▶ _What the exercise asks_
From the data below, please reproduce exactly everything from the line that contains "La Constitución Política" down to the line that contains "Lujan, M. (2013).", with both ends included.
═════ Provided data
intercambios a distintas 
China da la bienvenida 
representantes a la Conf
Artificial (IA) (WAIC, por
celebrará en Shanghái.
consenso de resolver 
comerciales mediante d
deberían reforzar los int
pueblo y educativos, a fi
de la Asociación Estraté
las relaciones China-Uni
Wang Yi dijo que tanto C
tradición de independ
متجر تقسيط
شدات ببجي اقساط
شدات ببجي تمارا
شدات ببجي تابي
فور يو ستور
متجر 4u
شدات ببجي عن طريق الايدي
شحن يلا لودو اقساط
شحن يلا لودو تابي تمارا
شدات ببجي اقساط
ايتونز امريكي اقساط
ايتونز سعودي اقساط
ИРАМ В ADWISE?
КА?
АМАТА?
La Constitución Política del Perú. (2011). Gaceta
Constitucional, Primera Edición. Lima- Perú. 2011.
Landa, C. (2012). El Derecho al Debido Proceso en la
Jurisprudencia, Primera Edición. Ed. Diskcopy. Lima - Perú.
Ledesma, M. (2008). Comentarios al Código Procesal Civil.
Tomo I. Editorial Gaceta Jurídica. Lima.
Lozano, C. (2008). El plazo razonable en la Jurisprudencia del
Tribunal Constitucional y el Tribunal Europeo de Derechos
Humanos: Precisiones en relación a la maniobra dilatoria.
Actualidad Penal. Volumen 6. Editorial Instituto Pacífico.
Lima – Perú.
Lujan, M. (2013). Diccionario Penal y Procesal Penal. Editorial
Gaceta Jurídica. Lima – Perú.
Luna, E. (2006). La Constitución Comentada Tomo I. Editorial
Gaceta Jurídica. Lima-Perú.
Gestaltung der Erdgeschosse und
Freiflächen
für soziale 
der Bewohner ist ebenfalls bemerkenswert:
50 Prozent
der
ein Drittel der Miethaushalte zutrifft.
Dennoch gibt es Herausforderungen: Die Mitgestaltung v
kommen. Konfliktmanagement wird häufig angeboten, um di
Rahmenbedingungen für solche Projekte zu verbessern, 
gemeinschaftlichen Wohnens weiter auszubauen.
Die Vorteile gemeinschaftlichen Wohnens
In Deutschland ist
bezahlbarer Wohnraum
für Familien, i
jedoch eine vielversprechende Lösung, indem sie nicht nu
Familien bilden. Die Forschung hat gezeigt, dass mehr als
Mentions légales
══════════
▶ _Response_
La Constitución Política del Perú. (2011). Gaceta
Constitucional, Primera Edición. Lima- Perú. 2011.
Landa, C. (2012). El Derecho al Debido Proceso en la
Jurisprudencia, Primera Edición. Ed. Diskcopy. Lima - Perú.
Ledesma, M. (2008). Comentarios al Código Procesal Civil.
Tomo I. Editorial Gaceta Jurídica. Lima.
Lozano, C. (2008). El plazo razonable en la Jurisprudencia del
Tribunal Constitucional y el Tribunal Europeo de Derechos
Humanos: Precisiones en relación a la maniobra dilatoria.
Actualidad Penal. Volumen 6. Editorial Instituto Pacífico.
Lima – Perú.
Lujan, M. (2013). Diccionario Penal y Procesal Penal. Editorial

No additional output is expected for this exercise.